- [WORK INSTRUCTION A]: Write out the stretch of the globular clusters passage from "Indeed, from the" through "their host galaxies.", word for word.

*** Opening SOURCE EXTRACT ***

Globular clusters serve as unique astrophysical laboratories, offering insights into stellar dynamics, stellar evolution, and galaxy assembly. Their evolution involves stellar structure and evolution, gravitational dynamics, and relativistic effects in dense environments. For instance, close stellar encounters and binary interactions – such as mass transfer or mergers – are common in such environments and significantly shape cluster evolution (Davies, Piotto, and de Angeli 2004; Wang et al. 2016; Arca Sedda et al. 2024). Additionally, globular clusters are suspected to be a pathway for forming intermediate-mass black holes (IMBHs) (Breen and Heggie 2013; Giersz et al. 2015). The origin of IMBHs remains uncertain, as their masses are too large to be explained by isolated stellar evolution, yet too small to fall into the supermassive category (Greene, Strader, and Ho 2020).

Moreover, while traditionally considered as single stellar populations that are homogeneous in age and chemical composition, decades of spectroscopic and photometric evidence have revealed the presence of multiple stellar populations in most GCs (D’Ercole et al. 2008; Conroy and Spergel 2011; Raffaele G. Gratton, Carretta, and Bragaglia 2012; Bastian and Lardo 2018). The origin of these multiple populations remains debated, with proposed explanations ranging from self-enrichment to accretion of external material, but no consensus has yet emerged.

A striking property of many GC systems is the bimodality in their metallicity distribution, with one population of metal-poor GCs and another of metal-rich GCs (e.g., Brodie and Strader 2006; Harris, Harris, and Hudson 2015). This bimodality is now widely interpreted as evidence for multiple formation channels: metal-rich GCs likely formed in situ within the main progenitor galaxy during intense star-formation episodes, whereas metal-poor GCs were predominantly accreted from lower-mass satellites. The persistence of this bimodality across a wide range of galaxies suggests that hierarchical accretion has been a fundamental process shaping GC systems, and thus galaxies themselves.

Indeed, from the perspective of galaxy formation, the hierarchical model of structure growth posits that galaxies assemble through repeated mergers and accretion of smaller systems (Somerville and Davé 2015). In this framework, GCs can form in situ within the main progenitor or be accreted from satellite galaxies (e.g., Forbes and Remus 2018; Kruijssen et al. 2020; Malhan et al. 2021; Malhan 2022; Pagnini et al. 2023, 2025; Belokurov and Kravtsov 2024). Consequently, the spatial distribution, kinematics, chemical abundances, and metallicity substructure of a galaxy’s GC system retain valuable information about its merger history and assembly pathways. This makes GCs not only tracers of early star formation, but also fossil records of the build-up of their host galaxies.

In essence, globular clusters are involved in many astrophysical processes such as the hierarchical formation of galaxies, formation of intermediate black holes, and being products of barely enriched gas in the early states of the Universe (Kimm et al. 2016; Kruijssen 2025). Fully understanding their formation and evolution ties neatly into a variety of astrophysical problems.

Globular clusters are of considerable astrophysical interest – not only for studies of stellar formation and evolution, rich internal dynamics, black hole formation, and their role in the build-up of galaxies – but also because they are prolific progenitors of stellar streams. As we will show in the next chapter, tidal forces excite stars within the clusters to eventually escape with small speeds that keep the ejected material along more or less the same trajectory, creating the stellar streams.

*** Closing SOURCE EXTRACT ***

- [WORK INSTRUCTION B]: Repeat the stretch of the records below from their very first line through the line containing "Travel Trailers to", both lines included, without changing a character.

*** Opening DATASET RECORDS ***

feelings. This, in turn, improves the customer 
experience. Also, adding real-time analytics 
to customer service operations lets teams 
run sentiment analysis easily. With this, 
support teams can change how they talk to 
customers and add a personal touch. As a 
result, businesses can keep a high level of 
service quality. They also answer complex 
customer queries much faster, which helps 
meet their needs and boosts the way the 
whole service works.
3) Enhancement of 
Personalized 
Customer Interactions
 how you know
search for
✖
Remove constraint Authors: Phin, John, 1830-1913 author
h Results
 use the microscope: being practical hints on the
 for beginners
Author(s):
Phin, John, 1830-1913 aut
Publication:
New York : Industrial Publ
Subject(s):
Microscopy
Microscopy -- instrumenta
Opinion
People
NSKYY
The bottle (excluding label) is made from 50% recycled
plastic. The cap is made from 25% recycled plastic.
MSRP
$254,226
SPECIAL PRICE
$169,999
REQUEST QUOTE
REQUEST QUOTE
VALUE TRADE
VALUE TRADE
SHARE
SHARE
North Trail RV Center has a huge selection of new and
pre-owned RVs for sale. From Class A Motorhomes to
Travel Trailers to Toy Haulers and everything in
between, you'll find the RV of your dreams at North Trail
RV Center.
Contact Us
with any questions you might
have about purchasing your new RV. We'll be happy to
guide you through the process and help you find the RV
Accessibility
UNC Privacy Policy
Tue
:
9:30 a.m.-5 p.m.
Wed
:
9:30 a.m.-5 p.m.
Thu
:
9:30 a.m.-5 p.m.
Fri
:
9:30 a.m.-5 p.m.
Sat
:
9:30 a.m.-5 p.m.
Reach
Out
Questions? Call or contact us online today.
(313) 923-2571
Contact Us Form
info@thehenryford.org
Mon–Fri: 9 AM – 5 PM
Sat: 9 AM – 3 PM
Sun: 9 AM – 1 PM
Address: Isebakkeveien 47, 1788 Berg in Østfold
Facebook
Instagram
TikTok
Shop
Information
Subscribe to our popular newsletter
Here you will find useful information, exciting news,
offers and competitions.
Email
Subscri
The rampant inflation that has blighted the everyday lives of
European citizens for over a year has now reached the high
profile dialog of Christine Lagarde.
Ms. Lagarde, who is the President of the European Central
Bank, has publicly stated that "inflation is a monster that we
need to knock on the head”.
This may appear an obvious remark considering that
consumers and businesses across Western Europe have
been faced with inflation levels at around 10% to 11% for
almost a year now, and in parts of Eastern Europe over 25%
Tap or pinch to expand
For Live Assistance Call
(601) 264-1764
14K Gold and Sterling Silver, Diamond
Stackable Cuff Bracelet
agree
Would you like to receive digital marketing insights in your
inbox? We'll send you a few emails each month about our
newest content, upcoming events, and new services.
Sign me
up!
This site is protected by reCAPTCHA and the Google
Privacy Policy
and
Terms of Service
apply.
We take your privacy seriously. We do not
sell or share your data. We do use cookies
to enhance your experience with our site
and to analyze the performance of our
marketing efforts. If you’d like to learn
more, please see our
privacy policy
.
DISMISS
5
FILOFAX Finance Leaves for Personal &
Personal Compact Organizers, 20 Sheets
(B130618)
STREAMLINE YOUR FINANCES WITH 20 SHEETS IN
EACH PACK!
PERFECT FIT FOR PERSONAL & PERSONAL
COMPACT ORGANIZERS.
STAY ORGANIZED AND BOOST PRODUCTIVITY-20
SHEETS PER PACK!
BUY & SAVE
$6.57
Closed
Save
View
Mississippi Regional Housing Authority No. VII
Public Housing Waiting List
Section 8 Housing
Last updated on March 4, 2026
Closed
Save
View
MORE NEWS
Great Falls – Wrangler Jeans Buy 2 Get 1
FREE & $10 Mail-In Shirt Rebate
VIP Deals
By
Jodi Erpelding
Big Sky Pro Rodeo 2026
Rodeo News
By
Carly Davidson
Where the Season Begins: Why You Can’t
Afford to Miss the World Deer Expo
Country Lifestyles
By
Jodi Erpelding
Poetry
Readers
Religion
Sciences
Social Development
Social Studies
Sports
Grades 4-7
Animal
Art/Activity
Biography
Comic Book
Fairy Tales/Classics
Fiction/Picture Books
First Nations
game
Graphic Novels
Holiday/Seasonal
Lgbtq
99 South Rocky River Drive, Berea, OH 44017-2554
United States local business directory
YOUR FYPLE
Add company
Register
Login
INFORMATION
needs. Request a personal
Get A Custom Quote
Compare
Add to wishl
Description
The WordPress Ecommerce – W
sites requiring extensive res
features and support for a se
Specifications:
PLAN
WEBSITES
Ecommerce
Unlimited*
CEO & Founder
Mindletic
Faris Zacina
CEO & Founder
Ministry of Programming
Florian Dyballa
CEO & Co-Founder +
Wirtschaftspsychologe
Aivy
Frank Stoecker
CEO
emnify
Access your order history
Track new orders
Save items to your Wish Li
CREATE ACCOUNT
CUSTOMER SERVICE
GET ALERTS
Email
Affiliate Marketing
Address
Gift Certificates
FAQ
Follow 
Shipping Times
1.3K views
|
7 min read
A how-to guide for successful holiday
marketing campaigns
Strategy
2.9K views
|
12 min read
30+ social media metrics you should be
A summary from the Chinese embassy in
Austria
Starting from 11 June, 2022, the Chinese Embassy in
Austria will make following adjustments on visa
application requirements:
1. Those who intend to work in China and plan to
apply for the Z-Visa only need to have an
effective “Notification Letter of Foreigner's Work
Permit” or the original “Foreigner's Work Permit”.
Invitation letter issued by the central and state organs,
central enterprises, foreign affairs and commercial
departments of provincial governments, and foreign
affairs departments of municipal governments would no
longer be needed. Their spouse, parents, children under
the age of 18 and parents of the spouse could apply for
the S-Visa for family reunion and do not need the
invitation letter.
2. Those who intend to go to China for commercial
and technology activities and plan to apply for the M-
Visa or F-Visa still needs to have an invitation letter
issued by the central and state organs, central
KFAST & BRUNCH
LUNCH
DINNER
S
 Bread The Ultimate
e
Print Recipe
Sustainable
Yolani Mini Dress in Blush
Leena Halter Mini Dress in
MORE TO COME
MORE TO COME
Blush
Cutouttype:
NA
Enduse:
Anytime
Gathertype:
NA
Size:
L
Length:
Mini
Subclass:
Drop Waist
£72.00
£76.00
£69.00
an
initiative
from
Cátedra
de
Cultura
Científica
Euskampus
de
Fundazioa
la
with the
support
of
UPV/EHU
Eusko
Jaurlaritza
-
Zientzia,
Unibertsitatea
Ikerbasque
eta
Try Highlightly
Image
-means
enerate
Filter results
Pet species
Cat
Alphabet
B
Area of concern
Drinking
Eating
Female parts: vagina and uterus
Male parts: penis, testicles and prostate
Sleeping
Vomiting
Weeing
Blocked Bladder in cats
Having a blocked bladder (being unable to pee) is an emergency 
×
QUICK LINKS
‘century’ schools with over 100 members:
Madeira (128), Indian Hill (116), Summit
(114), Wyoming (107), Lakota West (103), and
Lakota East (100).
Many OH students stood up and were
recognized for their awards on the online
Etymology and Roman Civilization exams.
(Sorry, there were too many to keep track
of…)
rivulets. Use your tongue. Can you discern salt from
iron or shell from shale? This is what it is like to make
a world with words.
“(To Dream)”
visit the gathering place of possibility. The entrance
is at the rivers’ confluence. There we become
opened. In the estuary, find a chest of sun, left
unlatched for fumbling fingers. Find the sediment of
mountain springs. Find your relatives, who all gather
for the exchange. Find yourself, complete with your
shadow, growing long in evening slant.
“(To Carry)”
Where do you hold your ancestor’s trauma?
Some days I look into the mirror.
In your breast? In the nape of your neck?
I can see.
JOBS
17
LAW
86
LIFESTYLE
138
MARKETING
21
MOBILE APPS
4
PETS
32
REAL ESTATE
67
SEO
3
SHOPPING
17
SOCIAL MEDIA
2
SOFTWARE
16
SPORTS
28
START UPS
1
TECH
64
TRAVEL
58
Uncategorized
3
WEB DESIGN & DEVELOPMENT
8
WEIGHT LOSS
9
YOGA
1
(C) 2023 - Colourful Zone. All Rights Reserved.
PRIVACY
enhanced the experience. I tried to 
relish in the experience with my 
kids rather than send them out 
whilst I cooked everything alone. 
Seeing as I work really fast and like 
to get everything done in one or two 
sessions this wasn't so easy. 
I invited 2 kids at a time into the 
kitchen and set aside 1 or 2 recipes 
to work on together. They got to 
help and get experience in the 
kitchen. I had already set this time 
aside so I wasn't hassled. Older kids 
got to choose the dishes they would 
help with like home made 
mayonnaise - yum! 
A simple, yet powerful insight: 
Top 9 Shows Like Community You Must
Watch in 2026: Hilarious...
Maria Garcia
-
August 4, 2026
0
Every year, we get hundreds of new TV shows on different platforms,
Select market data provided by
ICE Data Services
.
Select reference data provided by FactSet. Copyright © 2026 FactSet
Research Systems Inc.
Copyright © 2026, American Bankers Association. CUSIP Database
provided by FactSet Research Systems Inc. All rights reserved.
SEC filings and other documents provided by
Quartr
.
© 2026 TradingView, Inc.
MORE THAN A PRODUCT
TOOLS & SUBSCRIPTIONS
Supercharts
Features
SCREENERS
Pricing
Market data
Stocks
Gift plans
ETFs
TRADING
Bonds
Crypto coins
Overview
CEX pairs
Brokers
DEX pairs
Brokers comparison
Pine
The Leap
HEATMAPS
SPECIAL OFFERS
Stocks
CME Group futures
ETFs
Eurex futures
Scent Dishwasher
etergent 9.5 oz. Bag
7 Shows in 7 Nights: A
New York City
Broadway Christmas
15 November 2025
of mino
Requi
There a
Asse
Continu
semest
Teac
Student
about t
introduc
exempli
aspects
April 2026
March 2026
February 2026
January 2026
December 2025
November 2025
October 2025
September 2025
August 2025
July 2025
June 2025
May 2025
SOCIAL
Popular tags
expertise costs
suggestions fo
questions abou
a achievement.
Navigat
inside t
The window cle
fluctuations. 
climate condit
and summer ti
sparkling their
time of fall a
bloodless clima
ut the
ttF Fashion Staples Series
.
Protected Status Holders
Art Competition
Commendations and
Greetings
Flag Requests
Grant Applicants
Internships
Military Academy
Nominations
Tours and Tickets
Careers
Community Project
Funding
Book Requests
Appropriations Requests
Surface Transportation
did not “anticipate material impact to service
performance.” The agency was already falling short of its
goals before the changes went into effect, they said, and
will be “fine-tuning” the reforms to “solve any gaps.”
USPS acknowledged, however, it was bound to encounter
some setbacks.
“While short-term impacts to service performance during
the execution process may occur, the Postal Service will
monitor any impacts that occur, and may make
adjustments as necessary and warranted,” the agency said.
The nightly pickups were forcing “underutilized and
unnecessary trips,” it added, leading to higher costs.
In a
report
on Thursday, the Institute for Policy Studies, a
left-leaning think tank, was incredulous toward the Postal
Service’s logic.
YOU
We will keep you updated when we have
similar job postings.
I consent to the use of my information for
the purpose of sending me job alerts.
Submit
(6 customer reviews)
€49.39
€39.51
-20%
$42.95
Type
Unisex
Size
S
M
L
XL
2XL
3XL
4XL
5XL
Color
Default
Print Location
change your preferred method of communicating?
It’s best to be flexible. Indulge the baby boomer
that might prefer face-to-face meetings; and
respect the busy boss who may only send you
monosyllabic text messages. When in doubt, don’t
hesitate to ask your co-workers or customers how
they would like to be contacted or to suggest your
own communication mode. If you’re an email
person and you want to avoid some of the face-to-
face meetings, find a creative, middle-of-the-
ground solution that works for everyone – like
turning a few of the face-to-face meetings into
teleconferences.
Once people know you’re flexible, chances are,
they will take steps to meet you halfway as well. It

*** Closing DATASET RECORDS ***

- [OUTPUT A]:
Indeed, from the perspective of galaxy formation, the hierarchical model of structure growth posits that galaxies assemble through repeated mergers and accretion of smaller systems (Somerville and Davé 2015). In this framework, GCs can form in situ within the main progenitor or be accreted from satellite galaxies (e.g., Forbes and Remus 2018; Kruijssen et al. 2020; Malhan et al. 2021; Malhan 2022; Pagnini et al. 2023, 2025; Belokurov and Kravtsov 2024). Consequently, the spatial distribution, kinematics, chemical abundances, and metallicity substructure of a galaxy’s GC system retain valuable information about its merger history and assembly pathways. This makes GCs not only tracers of early star formation, but also fossil records of the build-up of their host galaxies.

- [OUTPUT B]:
feelings. This, in turn, improves the customer 
experience. Also, adding real-time analytics 
to customer service operations lets teams 
run sentiment analysis easily. With this, 
support teams can change how they talk to 
customers and add a personal touch. As a 
result, businesses can keep a high level of 
service quality. They also answer complex 
customer queries much faster, which helps 
meet their needs and boosts the way the 
whole service works.
3) Enhancement of 
Personalized 
Customer Interactions
 how you know
search for
✖
Remove constraint Authors: Phin, John, 1830-1913 author
h Results
 use the microscope: being practical hints on the
 for beginners
Author(s):
Phin, John, 1830-1913 aut
Publication:
New York : Industrial Publ
Subject(s):
Microscopy
Microscopy -- instrumenta
Opinion
People
NSKYY
The bottle (excluding label) is made from 50% recycled
plastic. The cap is made from 25% recycled plastic.
MSRP
$254,226
SPECIAL PRICE
$169,999
REQUEST QUOTE
REQUEST QUOTE
VALUE TRADE
VALUE TRADE
SHARE
SHARE
North Trail RV Center has a huge selection of new and
pre-owned RVs for sale. From Class A Motorhomes to
Travel Trailers to Toy Haulers and everything in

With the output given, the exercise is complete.